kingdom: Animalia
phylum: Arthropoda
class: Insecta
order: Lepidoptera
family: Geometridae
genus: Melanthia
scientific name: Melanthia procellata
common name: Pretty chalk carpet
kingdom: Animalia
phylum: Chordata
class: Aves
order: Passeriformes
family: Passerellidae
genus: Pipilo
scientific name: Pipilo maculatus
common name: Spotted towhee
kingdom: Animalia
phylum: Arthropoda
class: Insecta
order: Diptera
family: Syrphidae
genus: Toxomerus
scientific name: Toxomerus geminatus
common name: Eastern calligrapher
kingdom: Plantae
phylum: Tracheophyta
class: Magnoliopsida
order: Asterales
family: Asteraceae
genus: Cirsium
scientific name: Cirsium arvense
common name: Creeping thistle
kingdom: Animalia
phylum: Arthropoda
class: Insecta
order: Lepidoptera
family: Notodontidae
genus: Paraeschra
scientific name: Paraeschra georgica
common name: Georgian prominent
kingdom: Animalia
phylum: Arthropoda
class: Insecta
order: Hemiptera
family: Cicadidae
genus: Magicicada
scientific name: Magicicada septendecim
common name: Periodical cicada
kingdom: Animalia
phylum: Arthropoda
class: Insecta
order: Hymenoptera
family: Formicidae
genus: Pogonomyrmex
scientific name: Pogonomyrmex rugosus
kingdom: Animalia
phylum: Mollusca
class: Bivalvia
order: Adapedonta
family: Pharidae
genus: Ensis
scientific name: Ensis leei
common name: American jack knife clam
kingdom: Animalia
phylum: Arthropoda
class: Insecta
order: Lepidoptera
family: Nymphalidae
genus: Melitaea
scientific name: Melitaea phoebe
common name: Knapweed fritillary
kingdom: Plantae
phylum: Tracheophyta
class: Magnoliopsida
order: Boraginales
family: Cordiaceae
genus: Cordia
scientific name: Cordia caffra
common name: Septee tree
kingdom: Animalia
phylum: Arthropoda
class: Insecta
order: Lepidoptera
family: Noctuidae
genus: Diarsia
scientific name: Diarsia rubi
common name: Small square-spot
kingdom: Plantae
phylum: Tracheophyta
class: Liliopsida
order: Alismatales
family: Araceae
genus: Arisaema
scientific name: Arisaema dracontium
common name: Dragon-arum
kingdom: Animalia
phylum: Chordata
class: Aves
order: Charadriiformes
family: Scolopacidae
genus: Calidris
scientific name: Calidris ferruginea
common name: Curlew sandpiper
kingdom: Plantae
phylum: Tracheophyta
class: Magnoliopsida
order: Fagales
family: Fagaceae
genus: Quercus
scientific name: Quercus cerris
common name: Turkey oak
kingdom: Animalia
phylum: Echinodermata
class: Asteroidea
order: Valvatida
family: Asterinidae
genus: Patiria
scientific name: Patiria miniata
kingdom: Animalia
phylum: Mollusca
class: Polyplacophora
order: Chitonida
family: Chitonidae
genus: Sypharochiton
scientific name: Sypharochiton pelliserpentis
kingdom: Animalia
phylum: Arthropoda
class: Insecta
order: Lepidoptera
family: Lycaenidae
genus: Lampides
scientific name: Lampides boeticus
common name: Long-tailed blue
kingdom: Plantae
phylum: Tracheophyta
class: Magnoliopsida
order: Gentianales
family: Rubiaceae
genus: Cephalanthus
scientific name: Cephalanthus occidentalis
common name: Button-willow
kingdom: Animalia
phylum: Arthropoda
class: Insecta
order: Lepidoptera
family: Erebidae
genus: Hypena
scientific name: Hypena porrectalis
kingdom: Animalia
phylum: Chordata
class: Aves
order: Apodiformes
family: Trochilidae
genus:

====================

▶ Directions for this task
Copy every line of the data above word for word, keeping the original order.

▶ Result of this exercise
kingdom: Animalia
phylum: Arthropoda
class: Insecta
order: Lepidoptera
family: Geometridae
genus: Melanthia
scientific name: Melanthia procellata
common name: Pretty chalk carpet
kingdom: Animalia
phylum: Chordata
class: Aves
order: Passeriformes
family: Passerellidae
genus: Pipilo
scientific name: Pipilo maculatus
common name: Spotted towhee
kingdom: Animalia
phylum: Arthropoda
class: Insecta
order: Diptera
family: Syrphidae
genus: Toxomerus
scientific name: Toxomerus geminatus
common name: Eastern calligrapher
kingdom: Plantae
phylum: Tracheophyta
class: Magnoliopsida
order: Asterales
family: Asteraceae
genus: Cirsium
scientific name: Cirsium arvense
common name: Creeping thistle
kingdom: Animalia
phylum: Arthropoda
class: Insecta
order: Lepidoptera
family: Notodontidae
genus: Paraeschra
scientific name: Paraeschra georgica
common name: Georgian prominent
kingdom: Animalia
phylum: Arthropoda
class: Insecta
order: Hemiptera
family: Cicadidae
genus: Magicicada
scientific name: Magicicada septendecim
common name: Periodical cicada
kingdom: Animalia
phylum: Arthropoda
class: Insecta
order: Hymenoptera
family: Formicidae
genus: Pogonomyrmex
scientific name: Pogonomyrmex rugosus
kingdom: Animalia
phylum: Mollusca
class: Bivalvia
order: Adapedonta
family: Pharidae
genus: Ensis
scientific name: Ensis leei
common name: American jack knife clam
kingdom: Animalia
phylum: Arthropoda
class: Insecta
order: Lepidoptera
family: Nymphalidae
genus: Melitaea
scientific name: Melitaea phoebe
common name: Knapweed fritillary
kingdom: Plantae
phylum: Tracheophyta
class: Magnoliopsida
order: Boraginales
family: Cordiaceae
genus: Cordia
scientific name: Cordia caffra
common name: Septee tree
kingdom: Animalia
phylum: Arthropoda
class: Insecta
order: Lepidoptera
family: Noctuidae
genus: Diarsia
scientific name: Diarsia rubi
common name: Small square-spot
kingdom: Plantae
phylum: Tracheophyta
class: Liliopsida
order: Alismatales
family: Araceae
genus: Arisaema
scientific name: Arisaema dracontium
common name: Dragon-arum
kingdom: Animalia
phylum: Chordata
class: Aves
order: Charadriiformes
family: Scolopacidae
genus: Calidris
scientific name: Calidris ferruginea
common name: Curlew sandpiper
kingdom: Plantae
phylum: Tracheophyta
class: Magnoliopsida
order: Fagales
family: Fagaceae
genus: Quercus
scientific name: Quercus cerris
common name: Turkey oak
kingdom: Animalia
phylum: Echinodermata
class: Asteroidea
order: Valvatida
family: Asterinidae
genus: Patiria
scientific name: Patiria miniata
kingdom: Animalia
phylum: Mollusca
class: Polyplacophora
order: Chitonida
family: Chitonidae
genus: Sypharochiton
scientific name: Sypharochiton pelliserpentis
kingdom: Animalia
phylum: Arthropoda
class: Insecta
order: Lepidoptera
family: Lycaenidae
genus: Lampides
scientific name: Lampides boeticus
common name: Long-tailed blue
kingdom: Plantae
phylum: Tracheophyta
class: Magnoliopsida
order: Gentianales
family: Rubiaceae
genus: Cephalanthus
scientific name: Cephalanthus occidentalis
common name: Button-willow
kingdom: Animalia
phylum: Arthropoda
class: Insecta
order: Lepidoptera
family: Erebidae
genus: Hypena
scientific name: Hypena porrectalis
kingdom: Animalia
phylum: Chordata
class: Aves
order: Apodiformes
family: Trochilidae
genus:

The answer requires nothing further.